Sometimes people teach best by their bad example.  His example of being intolerant of those he considered inferior taught me to be tolerant.  His example of being a bully to his wife, taught me to be respectful to my spouse, in contrast.  He had a great love for animals, in his own strange way that has also helped me in the work I do now.  He was a farmer who raised bees, rabbits and cows.  My favorite memories of him was to watch him milk the cows and shoot the milk across the barn to the waiting mouths of his dozens of barn cats.  They would leap up and catch the stream, never missing a drop.

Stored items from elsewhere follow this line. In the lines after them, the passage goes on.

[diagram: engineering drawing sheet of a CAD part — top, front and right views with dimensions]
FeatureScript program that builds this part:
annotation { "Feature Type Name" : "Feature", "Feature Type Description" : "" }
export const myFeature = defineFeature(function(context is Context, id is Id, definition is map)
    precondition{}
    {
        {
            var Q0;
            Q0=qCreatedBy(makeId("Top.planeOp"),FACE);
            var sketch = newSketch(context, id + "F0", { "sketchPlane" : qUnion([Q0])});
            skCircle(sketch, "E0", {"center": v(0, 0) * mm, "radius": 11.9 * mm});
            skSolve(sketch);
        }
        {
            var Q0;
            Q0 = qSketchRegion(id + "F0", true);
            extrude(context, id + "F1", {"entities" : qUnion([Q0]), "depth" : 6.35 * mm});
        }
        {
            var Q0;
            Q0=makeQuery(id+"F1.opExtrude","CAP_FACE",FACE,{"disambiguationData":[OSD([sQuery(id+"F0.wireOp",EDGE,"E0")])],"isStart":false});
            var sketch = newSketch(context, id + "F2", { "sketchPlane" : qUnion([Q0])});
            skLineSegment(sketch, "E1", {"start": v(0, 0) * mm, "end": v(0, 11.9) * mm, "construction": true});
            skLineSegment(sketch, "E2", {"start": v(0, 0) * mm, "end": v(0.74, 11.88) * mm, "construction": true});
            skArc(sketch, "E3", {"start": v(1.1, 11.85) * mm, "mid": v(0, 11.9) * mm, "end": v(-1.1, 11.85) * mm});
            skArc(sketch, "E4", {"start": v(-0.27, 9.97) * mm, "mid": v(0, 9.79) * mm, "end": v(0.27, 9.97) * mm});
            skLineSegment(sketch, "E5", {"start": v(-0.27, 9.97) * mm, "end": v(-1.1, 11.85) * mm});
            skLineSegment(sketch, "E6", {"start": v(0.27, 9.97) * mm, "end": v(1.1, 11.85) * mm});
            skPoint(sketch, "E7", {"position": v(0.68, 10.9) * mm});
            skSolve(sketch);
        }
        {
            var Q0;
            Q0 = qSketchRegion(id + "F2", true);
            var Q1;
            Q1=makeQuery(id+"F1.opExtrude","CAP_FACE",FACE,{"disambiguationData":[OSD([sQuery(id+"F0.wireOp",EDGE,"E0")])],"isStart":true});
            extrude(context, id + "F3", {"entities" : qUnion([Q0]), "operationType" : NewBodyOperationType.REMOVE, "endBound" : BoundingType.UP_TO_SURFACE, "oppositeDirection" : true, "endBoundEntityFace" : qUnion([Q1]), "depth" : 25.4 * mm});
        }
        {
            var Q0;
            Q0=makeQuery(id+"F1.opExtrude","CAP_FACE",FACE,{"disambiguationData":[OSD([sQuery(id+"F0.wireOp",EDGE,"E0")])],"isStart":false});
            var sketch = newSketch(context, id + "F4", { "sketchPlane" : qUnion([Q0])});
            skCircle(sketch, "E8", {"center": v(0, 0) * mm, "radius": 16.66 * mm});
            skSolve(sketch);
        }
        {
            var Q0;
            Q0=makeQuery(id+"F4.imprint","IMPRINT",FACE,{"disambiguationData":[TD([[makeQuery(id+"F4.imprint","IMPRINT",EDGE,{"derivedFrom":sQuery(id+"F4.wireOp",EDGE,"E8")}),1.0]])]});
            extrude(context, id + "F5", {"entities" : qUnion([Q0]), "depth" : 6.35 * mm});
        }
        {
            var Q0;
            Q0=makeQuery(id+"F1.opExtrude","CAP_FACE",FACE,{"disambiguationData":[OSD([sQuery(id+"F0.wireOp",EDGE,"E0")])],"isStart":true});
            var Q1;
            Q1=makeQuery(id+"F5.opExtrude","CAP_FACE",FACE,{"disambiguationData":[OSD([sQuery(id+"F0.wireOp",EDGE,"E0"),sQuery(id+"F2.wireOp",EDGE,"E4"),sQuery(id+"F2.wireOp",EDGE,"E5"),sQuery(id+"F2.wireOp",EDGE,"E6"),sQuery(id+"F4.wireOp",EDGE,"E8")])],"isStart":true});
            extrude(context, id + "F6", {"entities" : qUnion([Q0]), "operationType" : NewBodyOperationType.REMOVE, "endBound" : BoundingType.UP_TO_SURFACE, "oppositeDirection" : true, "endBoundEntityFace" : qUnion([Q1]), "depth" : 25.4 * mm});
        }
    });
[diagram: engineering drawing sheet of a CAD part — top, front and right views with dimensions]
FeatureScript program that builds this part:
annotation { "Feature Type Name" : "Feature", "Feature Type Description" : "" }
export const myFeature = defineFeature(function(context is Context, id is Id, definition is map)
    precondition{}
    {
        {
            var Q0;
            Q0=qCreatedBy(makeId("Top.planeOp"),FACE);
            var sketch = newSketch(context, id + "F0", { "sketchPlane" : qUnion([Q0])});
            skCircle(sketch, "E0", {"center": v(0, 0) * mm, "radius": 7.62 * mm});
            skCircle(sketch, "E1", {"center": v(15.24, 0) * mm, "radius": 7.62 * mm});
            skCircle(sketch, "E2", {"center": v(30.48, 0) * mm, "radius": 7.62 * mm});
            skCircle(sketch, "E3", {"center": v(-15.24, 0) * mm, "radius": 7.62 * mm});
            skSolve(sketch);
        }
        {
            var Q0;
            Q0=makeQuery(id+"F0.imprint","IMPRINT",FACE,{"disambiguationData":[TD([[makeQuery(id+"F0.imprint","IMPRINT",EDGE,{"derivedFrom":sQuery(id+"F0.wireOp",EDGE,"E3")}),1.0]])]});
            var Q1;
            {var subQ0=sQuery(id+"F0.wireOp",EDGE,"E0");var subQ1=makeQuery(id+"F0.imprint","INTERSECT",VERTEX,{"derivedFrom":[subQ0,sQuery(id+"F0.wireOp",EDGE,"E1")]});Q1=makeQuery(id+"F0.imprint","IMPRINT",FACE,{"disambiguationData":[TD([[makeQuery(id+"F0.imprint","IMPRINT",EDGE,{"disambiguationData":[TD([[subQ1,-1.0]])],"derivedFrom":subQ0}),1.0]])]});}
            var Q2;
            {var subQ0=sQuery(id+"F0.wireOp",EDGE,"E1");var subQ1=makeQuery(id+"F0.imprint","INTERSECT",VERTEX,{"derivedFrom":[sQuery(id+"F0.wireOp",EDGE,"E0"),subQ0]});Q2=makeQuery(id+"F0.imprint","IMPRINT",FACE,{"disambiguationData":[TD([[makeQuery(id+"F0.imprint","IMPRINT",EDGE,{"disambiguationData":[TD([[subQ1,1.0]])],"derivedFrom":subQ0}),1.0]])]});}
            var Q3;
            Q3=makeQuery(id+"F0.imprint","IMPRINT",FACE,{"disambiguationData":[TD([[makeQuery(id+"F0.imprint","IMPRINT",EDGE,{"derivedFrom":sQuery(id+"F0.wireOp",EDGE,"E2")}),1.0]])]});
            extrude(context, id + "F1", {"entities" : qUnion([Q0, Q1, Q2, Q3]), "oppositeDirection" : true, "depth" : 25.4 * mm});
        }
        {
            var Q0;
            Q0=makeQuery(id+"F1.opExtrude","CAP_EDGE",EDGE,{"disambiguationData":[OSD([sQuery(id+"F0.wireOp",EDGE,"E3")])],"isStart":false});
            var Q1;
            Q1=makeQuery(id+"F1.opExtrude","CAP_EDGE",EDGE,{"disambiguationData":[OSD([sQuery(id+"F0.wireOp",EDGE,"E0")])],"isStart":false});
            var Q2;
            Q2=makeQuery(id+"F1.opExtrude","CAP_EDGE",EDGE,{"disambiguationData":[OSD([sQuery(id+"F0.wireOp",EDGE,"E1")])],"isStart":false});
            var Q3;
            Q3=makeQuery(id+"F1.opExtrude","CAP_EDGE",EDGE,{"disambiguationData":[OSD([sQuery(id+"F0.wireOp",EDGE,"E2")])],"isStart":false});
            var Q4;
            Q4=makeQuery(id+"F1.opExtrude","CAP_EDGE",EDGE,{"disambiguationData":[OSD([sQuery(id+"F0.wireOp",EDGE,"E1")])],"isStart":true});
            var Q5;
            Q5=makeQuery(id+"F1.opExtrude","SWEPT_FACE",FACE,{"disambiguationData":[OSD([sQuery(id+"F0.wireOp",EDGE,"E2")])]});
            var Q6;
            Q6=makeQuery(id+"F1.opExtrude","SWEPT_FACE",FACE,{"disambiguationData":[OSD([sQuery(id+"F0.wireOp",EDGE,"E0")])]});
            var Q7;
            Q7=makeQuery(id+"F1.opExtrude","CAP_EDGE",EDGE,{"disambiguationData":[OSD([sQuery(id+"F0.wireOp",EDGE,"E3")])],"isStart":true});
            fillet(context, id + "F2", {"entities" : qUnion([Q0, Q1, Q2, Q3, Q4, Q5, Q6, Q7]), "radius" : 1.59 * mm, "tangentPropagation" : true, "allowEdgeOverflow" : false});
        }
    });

Despite being poor, I’d watch him cut open a twenty pound bag of Purina cat chow and pour it out into garbage can lids, turned upside down, to feed his many strays.  I remember the last of those cats, an old deaf, white cat named Monk, who seemed to be his soulmate.

He raised rabbits for sale to the butcher and that’s where he and I had the most stress in our relationship, as I’d try to save them from being loaded into the van to go to market.  He loved those rabbits.  He devised clever penning and denning for them, to give them comfort, and would handle them all like they were his precious pets…and then send them to market.  I didn’t understand how he could do that, and still don’t, but it helped me to understand that there are a lot of people like that.

They claim to love animals, but they eat them.  They claim to love animals so much that they want to farm them; yet they are raising them to be killed.  They claim to love their pets, but send them to the pound when they move, or get a job, or a mate or a baby.

It’s probably the genesis of my own peculiarity; which is a deep rooted feeling that there are cats and then there is cat food.  None of that makes sense, but I thanked him for awakening in me the understanding that we are all flawed and that we are all here to help each other be better souls.

His wife, my paternal grandmother, (Sarah Stairs) was just plain crazy for most of my life, but she was French and had a great love of music.  She was an opera singer who gave up her career to marry and become a mother of four.  Perhaps she could hear that universal song that resonates throughout space and time.  It was clear she could hear voices that no one else could.  From the time I was about 11 - 15 we lived with her and then next door to her and my role was to keep her from wandering off.

My father put her to work in his furniture business so he could keep an eye on her.  She gave away more money than he made, because she couldn’t make change and was easily fooled by unscrupulous customers, but it kept her busy, and happy and my father was okay with that.  Despite the harsh treatment that she received from my grandfather’s words, and the way the public used her for their own gain, she was a happy soul and a great inspiration to be happy, no matter what your lot in life.  I thanked her for that.

Of course, this whole time tears are streaming down my face, and I’m heaving great sobs of gratitude for those who were instrumental in shaping who I am, but more importantly for their part in creating what Big Cat Rescue is.  It was healing to reconnect with them during this time of meditation.  It gave me renewed strength to deal with the challenges ahead.  It made me even more appreciative of the opportunity we have to make the world a more kind, loving and healthy place to live.

There are countless people still living who have been, and still are, critical to the success of Big Cat Rescue’s mission to end the trade in exotic cats as pets, props and parts.  Maybe future meditations will allow us to meet on that windswept mountain top, and feel the connection over space and time, that reminds us we are all ONE.